Data block section start

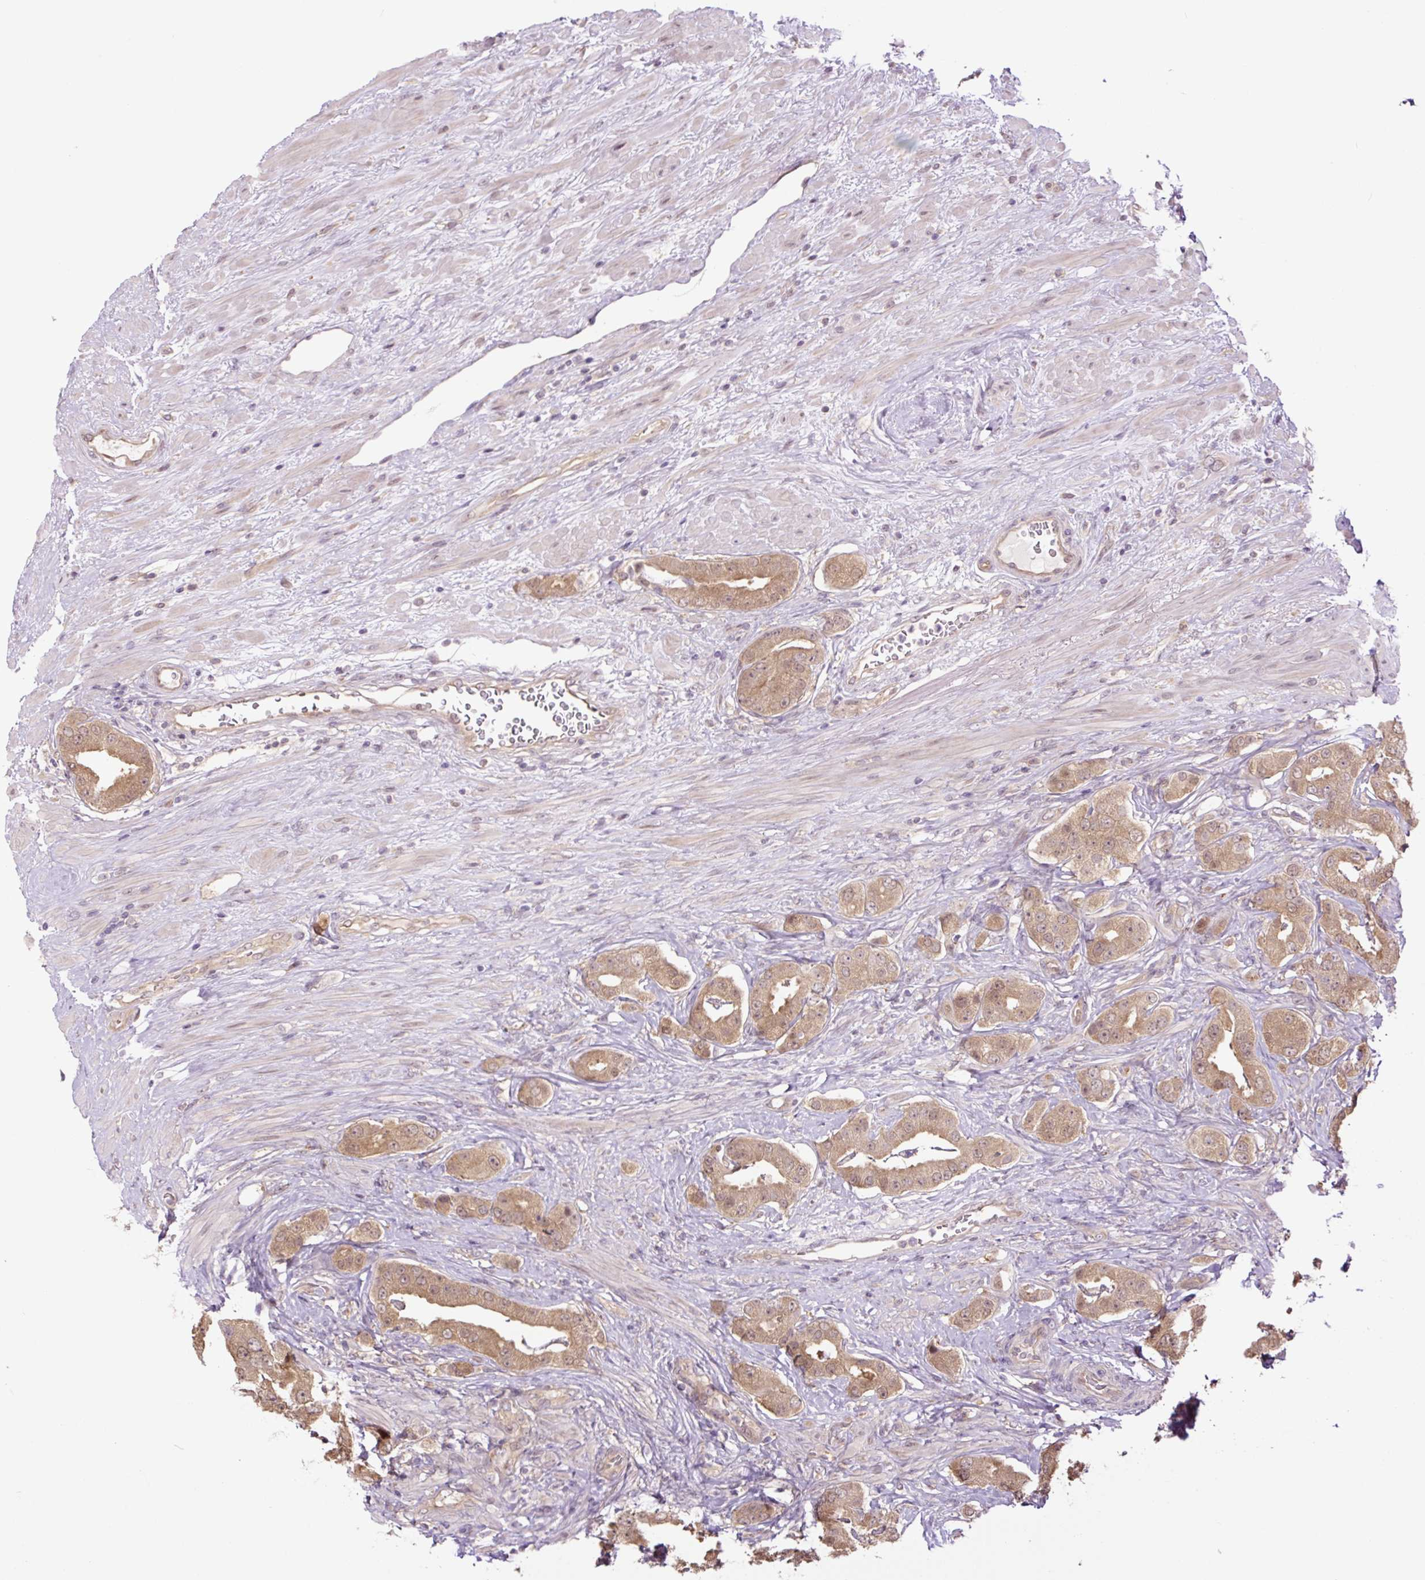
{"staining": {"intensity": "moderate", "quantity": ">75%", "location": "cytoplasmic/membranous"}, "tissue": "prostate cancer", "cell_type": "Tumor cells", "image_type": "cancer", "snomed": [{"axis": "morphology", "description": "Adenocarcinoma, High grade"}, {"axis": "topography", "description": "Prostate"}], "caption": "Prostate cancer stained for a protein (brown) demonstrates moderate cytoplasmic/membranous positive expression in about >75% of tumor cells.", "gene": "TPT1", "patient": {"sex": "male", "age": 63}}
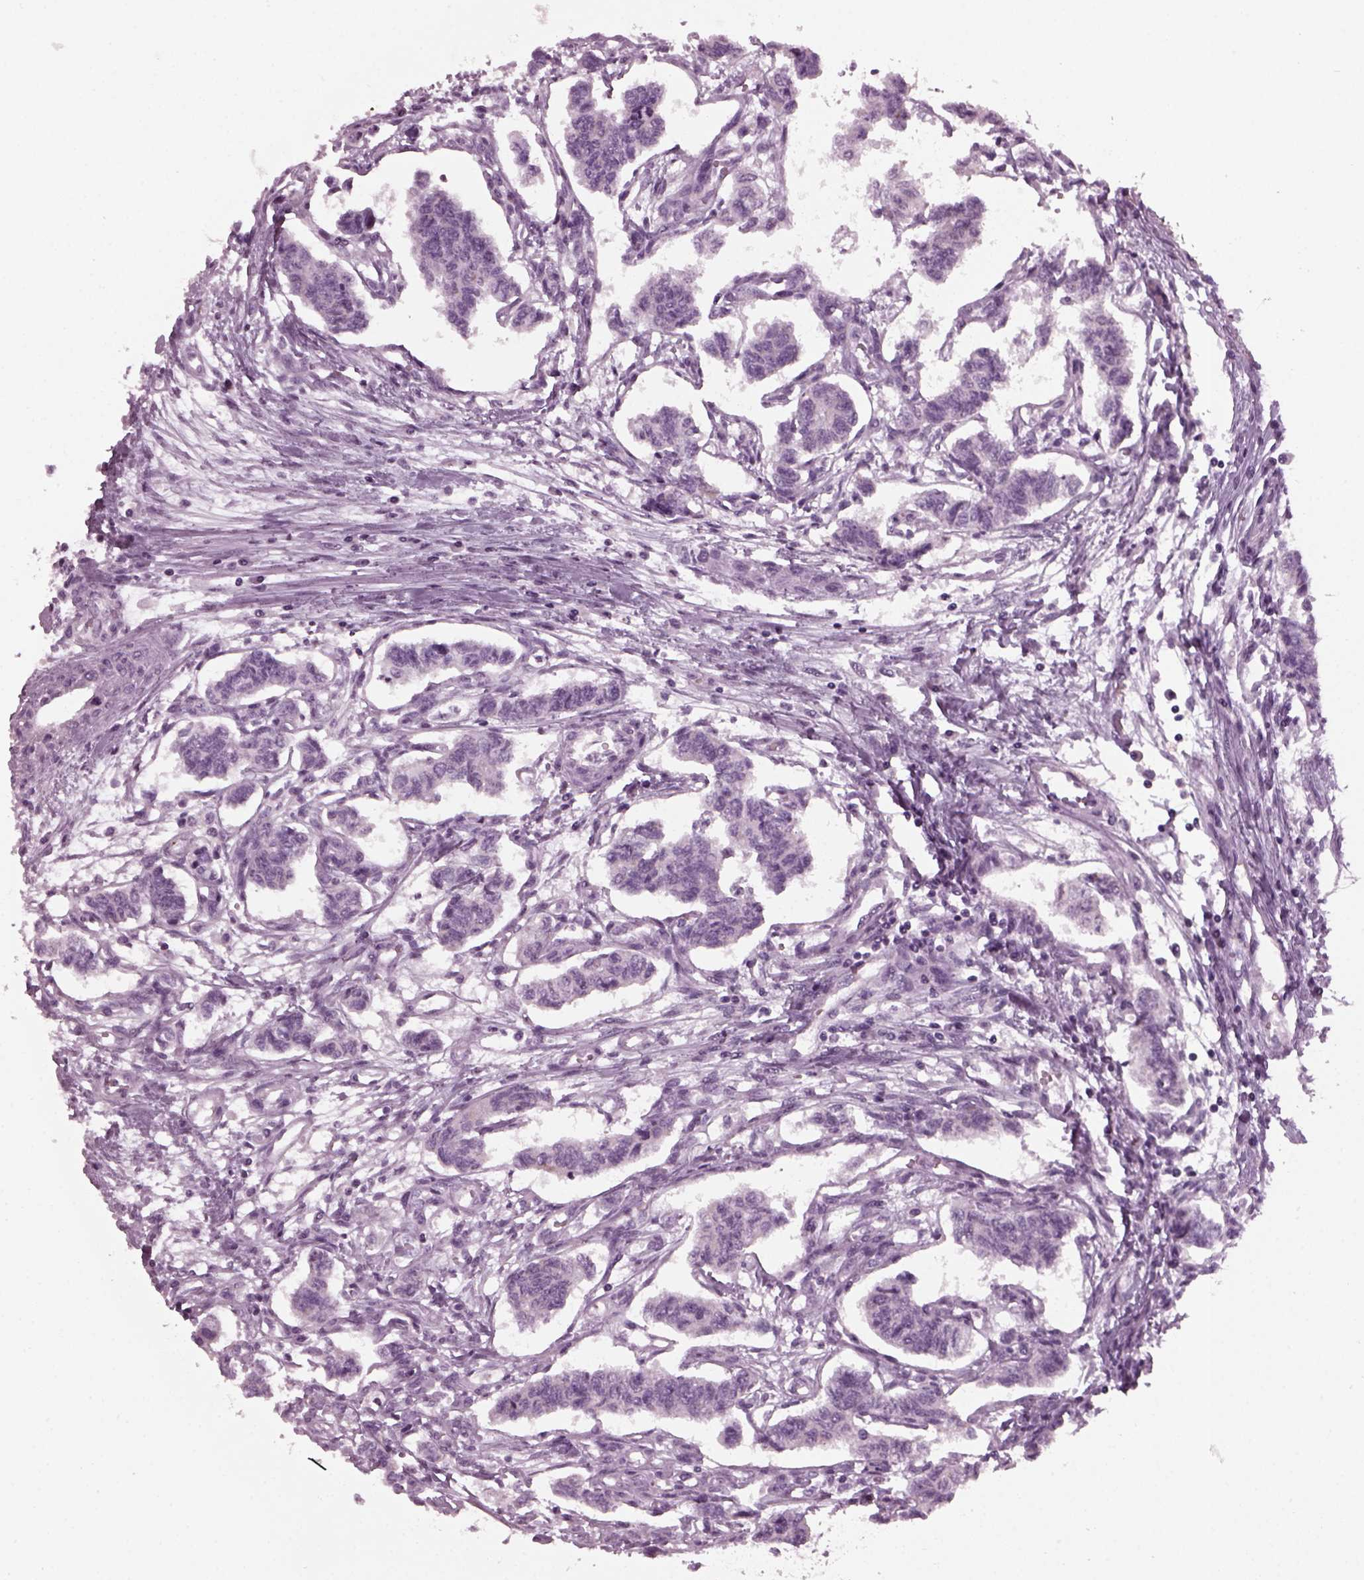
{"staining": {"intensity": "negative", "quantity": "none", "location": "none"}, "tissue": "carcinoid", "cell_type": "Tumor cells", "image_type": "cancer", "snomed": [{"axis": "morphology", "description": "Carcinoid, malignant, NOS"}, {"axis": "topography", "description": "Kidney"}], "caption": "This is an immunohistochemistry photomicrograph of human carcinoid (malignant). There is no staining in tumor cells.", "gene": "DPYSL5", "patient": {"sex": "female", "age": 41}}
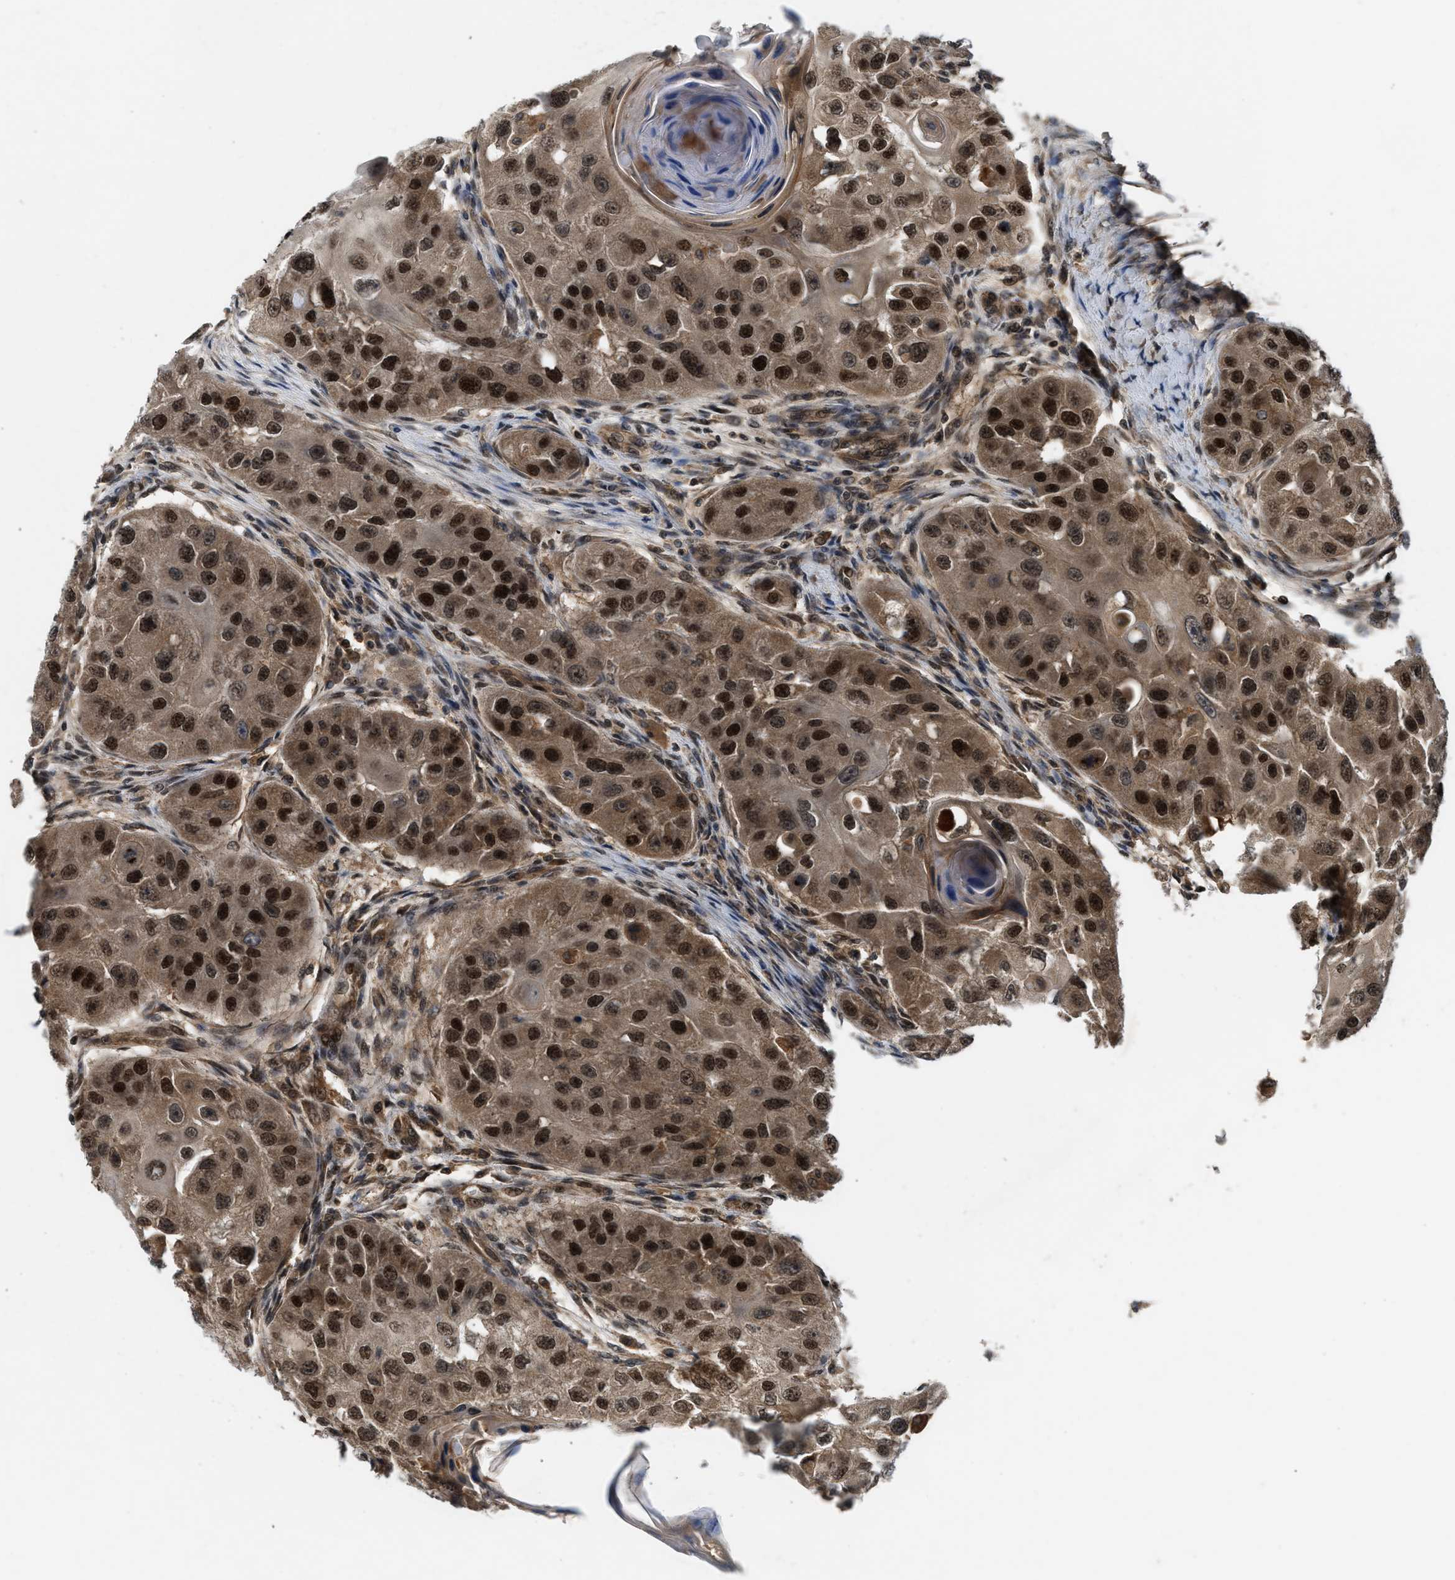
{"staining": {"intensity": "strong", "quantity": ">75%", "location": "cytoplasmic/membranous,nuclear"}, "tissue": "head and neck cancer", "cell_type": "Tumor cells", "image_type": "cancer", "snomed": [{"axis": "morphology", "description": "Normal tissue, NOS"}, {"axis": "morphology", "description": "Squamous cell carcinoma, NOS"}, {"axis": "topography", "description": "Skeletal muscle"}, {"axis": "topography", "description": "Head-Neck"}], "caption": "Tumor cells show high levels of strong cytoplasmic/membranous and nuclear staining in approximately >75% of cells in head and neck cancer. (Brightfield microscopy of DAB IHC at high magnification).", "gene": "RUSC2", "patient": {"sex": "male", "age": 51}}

Data block section end

▶ **About this exercise**
Only the pictures are to be left out; the rest of the material above should be printed verbatim.

▶ **Solution**
{"staining": {"intensity": "moderate", "quantity": ">75%", "location": "cytoplasmic/membranous"}, "tissue": "prostate cancer", "cell_type": "Tumor cells", "image_type": "cancer", "snomed": [{"axis": "morphology", "description": "Adenocarcinoma, High grade"}, {"axis": "topography", "description": "Prostate"}], "caption": "Prostate cancer stained for a protein (brown) demonstrates moderate cytoplasmic/membranous positive expression in about >75% of tumor cells.", "gene": "TPT1", "patient": {"sex": "male", "age": 63}}
{"staining": {"intensity": "negative", "quantity": "none", "location": "none"}, "tissue": "carcinoid", "cell_type": "Tumor cells", "image_type": "cancer", "snomed": [{"axis": "morphology", "description": "Carcinoid, malignant, NOS"}, {"axis": "topography", "description": "Kidney"}], "caption": "This is an immunohistochemistry photomicrograph of human carcinoid (malignant). There is no staining in tumor cells.", "gene": "DPYSL5", "patient": {"sex": "female", "age": 41}}
{"staining": {"intensity": "strong", "quantity": ">75%", "location": "cytoplasmic/membranous,nuclear"}, "tissue": "head and neck cancer", "cell_type": "Tumor cells", "image_type": "cancer", "snomed": [{"axis": "morphology", "description": "Normal tissue, NOS"}, {"axis": "morphology", "description": "Squamous cell carcinoma, NOS"}, {"axis": "topography", "description": "Skeletal muscle"}, {"axis": "topography", "description": "Head-Neck"}], "caption": "Tumor cells show high levels of strong cytoplasmic/membranous and nuclear staining in approximately >75% of cells in head and neck cancer. (Brightfield microscopy of DAB IHC at high magnification).", "gene": "RUSC2", "patient": {"sex": "male", "age": 51}}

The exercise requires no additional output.